The city of Boise is suing 20 drug companies over the opioid crisis.
The lawsuit, filed Thursday, accuses pharmaceutical companies of being a public nuisance by creating a “dramatic oversupply” of opioids; of negligence in failing to acknowledge that the drugs would be misused; and of conspiring to break federal laws and regulations, according to a news release.
“The swath of destruction to lives and families caused by opioids cuts across all ages, races and economic levels,” Mayor David Bieter said in a news release. “In all likelihood, you know someone struggling with opioid addiction — a co-worker, a friend, a family member. It’s time we look to those profiting from this misfortune and hold them accountable for what they have caused.”
Bieter said the opioid crisis has come to Boise. There was one opioid death in 2013, but the number had grown to 110 in 2017, Bieter said.
The city accuses drug makers of “promoting opioids to treat chronic health issues while downplaying the risk of addiction; deceiving doctors about health risks associated with opioid products and focusing sales efforts on doctors known to over-prescribe; and failing to investigate and report suspicious opioid orders to law enforcement and take steps to prevent their products from being diverted onto the black market.”
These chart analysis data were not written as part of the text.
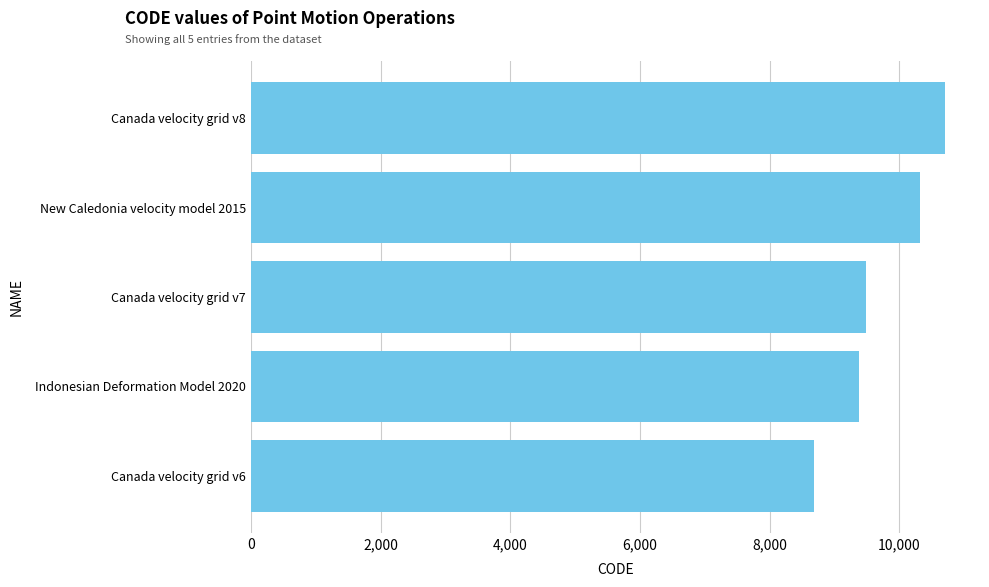

The chart shows a value of 9375 at Indonesian Deformation Model 2020. True or false?

True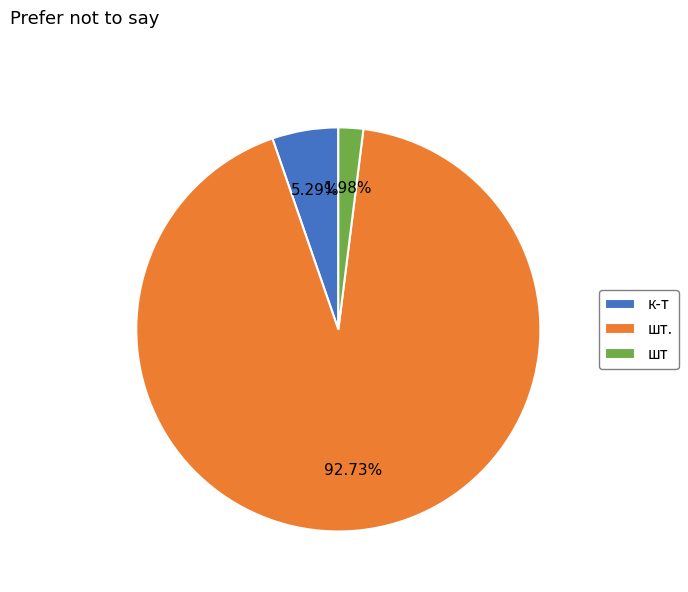

What is the total percentage of к-т and шт?

7.3%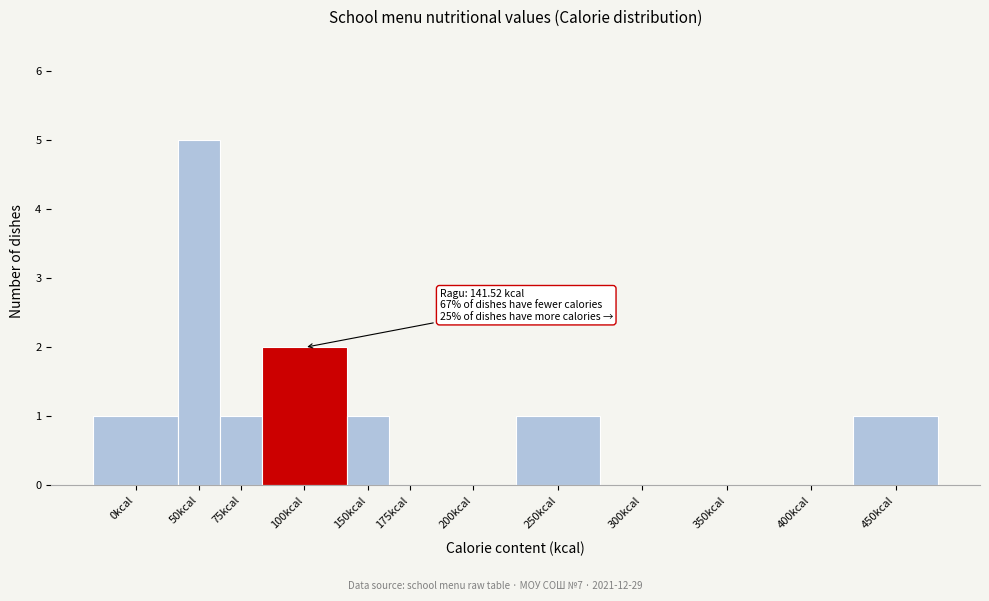

Reading right to left, extract all data points from this chart.

450kcal=1	400kcal=0	350kcal=0	300kcal=0	250kcal=1	200kcal=0	175kcal=0	150kcal=1	100kcal=2	75kcal=1	50kcal=5	0kcal=1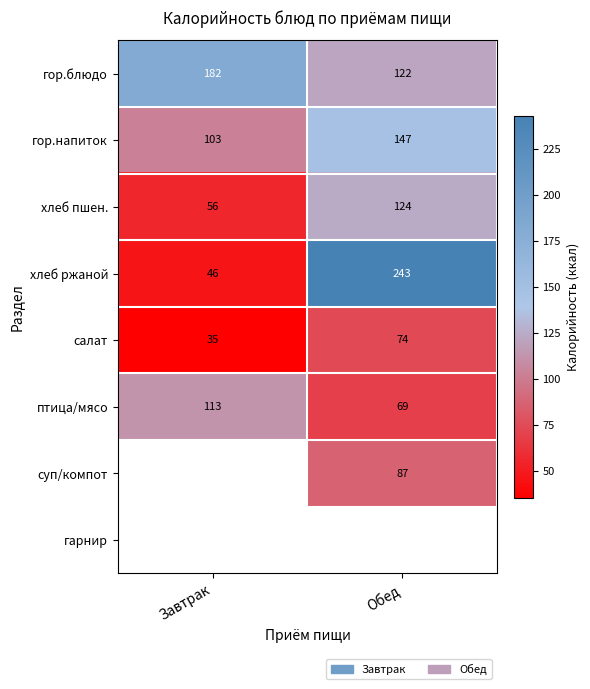

The value of птица/мясо at Обед is 69. True or false?

True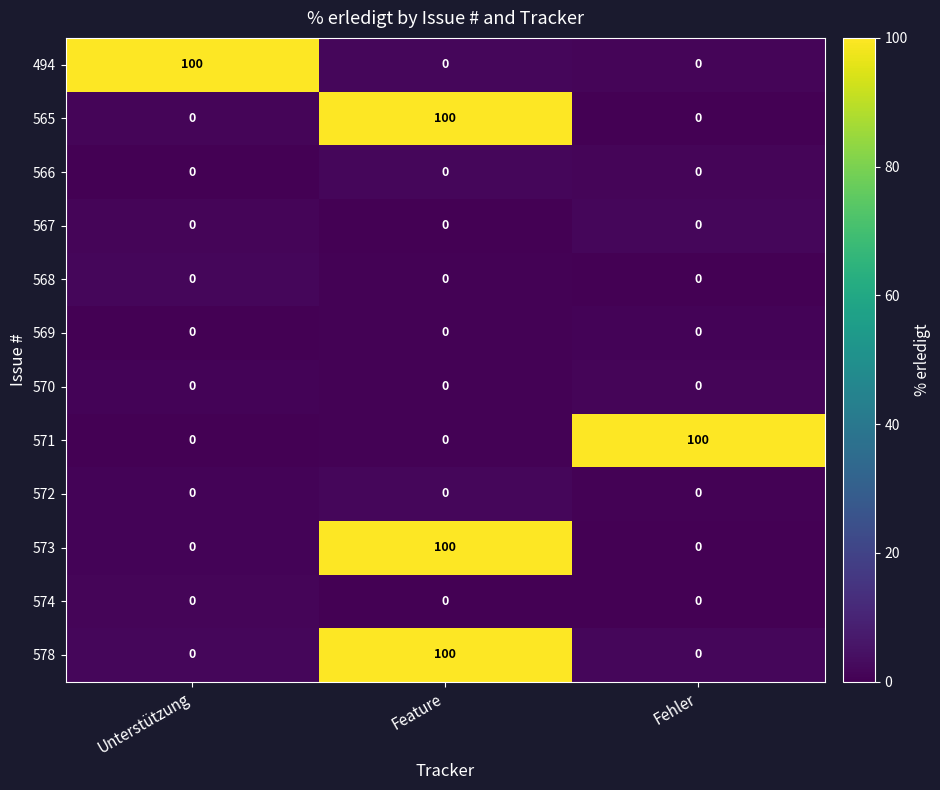

Which category has the highest value in the 578 series?

Feature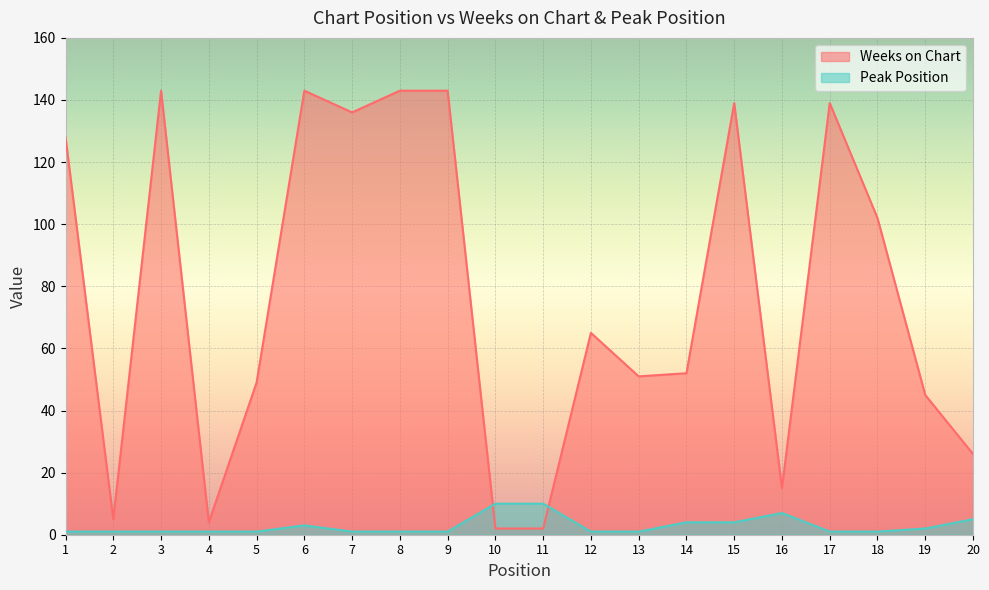

True or false: Peak Position has more than 1 points higher than both neighbors.

True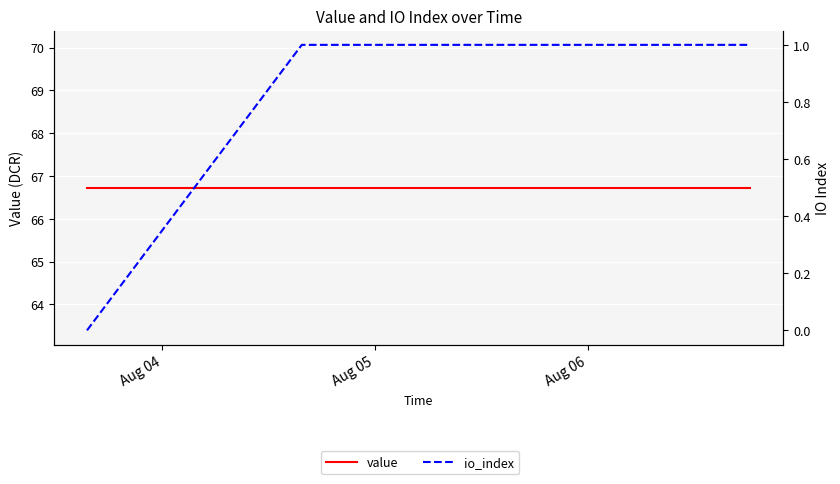

True or false: io_index has more than 1 interior local peaks.

False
The city’s news release also featured the parent of a Boise High School student who died of a heroin overdose in September. Scott Fischer said his 19-year-old son, Carter, had been addicted to prescription opioids.
“My son, like too many other children in the Treasure Valley, fell victim to a drug that had become far too easy to find,” said Fischer, according to the news release. “Our children are dying from an epidemic that started in our own medicine cabinets. It’s time to fight back in every way possible.”
Several other government agencies in Idaho have filed similar lawsuits this year. In August, 11 counties in Idaho sued opioid manufacturers and retailers. Canyon County filed suit at the end of October, according to the Idaho Press. The Nez Perce Tribe sued in May, the Lewiston Tribune reported.
All of the cases are likely to become part of a national lawsuit currently going through an Ohio court.